**Objectif de l'exercice**:
Veuillez rendre en anglais cette phrase de l'extrait ci-dessous, consacré à la journée du 10 août : « Le Roi se couvre, tire son épée, et jure de demeurer avec eux. »

**Extrait fourni**:

Quand je vois cette figure du maréchal, âgé alors de 83 ans, représentant à lui seul la monarchie française de saint Louis, de François Ier et de Henri IV, je suis d'abord attendrie, et puis mon cœur est rempli d'un sentiment profond d'exaltation et de généreuse admiration!

Il ne restait plus à l'ancienne France qu'un petit nombre de familles fidèles, et la monarchie constitutionnelle elle-même n'avait plus que des lambeaux déchirés par les factions; les haines avaient consommé ce que la confiante ignorance avait commencé. On appelait la seconde monarchie la monarchie des Feuillants, comme en Angleterre ils avaient donné un surnom ridicule à leur Parlement avant la mort de Charles Ier.

C'est ainsi qu'on arriva au 10 août. À minuit, le 9, le tocsin sonna; Mandat, qui voulait défendre le Roi, fut massacré à la Commune et son corps jeté à l'eau. Le maréchal de Mailly, apprenant que le Roi était sans défense, accourut aux Tuileries, se mit au milieu de sept à huit cents gentilshommes venus dans le même dessein que lui, et jura avec eux de mourir en défendant la famille royale. Le Roi passa la revue, et confia la défense des Tuileries au maréchal. Ce fut alors que la Reine, prenant un pistolet à la ceinture de Backmann, le donna au Roi en lui disant: Monsieur, voilà le moment de vous montrer. M. de Mailly salua le Roi de son épée, et lui dit: Sire, nous voulons relever le trône ou mourir à vos côtés!..

Le Roi se couvre, tire son épée, et jure de demeurer avec eux. Mais Rœderer entraîne le Roi à l'Assemblée; tout est fini, il n'y a plus de roi de France.

Quelques nobles suivent le Roi; d'autres se retirent… ce qui reste demande les ordres de M. de Mailly. Que pouvait-il faire? les canonniers étaient passés aux fédérés!.. il ne lui reste plus que la gendarmerie, commandée par Raimond.

– Vivent les grenadiers français! s'écrie le vieillard. – Vive mon général! répondent les grenadiers.

M. d'Affri, commandant des Suisses, avait répondu à la Reine que des Suisses ne pouvaient tirer sur des Français, et s'était retiré. Backmann et Zimmermann l'avaient remplacé… On connaît le détail de cette horrible journée. Le Roi envoya l'ordre aux Suisses de ne plus tirer, par M. d'Hervilly; l'ordre ne put parvenir au milieu du carnage et des malheurs qui commençaient ainsi la République, dont c'était le premier jour!..

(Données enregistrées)

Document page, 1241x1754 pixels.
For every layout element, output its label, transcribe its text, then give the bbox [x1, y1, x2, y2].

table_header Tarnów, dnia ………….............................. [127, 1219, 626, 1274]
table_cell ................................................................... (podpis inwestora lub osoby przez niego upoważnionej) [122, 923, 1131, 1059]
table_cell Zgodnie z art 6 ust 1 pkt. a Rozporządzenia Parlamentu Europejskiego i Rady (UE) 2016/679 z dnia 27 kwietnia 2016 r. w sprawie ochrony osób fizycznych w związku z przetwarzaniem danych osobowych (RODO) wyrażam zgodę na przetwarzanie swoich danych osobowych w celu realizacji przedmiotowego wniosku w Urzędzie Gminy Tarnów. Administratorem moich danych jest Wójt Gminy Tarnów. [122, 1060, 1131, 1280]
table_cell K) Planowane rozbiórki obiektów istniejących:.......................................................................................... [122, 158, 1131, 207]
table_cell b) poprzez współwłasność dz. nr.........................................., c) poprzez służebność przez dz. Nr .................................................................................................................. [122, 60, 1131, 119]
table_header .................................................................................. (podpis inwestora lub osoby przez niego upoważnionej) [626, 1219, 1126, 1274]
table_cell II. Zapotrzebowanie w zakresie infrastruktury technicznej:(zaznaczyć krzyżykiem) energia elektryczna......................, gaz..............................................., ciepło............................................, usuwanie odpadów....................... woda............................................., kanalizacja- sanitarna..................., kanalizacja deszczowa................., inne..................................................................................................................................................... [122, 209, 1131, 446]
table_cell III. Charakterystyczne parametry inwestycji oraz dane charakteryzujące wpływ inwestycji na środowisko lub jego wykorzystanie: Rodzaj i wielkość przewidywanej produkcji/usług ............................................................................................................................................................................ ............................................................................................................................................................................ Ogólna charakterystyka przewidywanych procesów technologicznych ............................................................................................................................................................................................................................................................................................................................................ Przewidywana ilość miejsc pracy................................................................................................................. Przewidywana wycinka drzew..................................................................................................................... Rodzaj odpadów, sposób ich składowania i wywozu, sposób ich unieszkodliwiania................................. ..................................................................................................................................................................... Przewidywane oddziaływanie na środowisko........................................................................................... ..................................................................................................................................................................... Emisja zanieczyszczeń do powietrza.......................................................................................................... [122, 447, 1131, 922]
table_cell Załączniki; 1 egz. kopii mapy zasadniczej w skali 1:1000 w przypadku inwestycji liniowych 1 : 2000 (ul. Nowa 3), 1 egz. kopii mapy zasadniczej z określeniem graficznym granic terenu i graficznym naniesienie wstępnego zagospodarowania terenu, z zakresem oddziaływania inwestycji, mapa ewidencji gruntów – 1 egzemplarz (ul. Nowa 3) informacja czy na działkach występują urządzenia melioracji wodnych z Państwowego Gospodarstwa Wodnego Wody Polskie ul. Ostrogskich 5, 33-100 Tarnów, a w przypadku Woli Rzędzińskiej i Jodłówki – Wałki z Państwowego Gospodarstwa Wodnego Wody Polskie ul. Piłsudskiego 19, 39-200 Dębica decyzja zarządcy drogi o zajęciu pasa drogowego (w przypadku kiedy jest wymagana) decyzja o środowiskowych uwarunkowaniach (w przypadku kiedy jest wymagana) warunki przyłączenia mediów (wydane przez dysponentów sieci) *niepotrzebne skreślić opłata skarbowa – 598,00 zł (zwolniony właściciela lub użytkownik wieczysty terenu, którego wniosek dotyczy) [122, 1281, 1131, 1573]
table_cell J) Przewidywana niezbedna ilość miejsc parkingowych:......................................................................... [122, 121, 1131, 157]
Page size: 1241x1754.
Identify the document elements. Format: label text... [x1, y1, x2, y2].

**Résultat de l'exercice**:
The King puts on his hat, draws his sword, and swears to remain with them.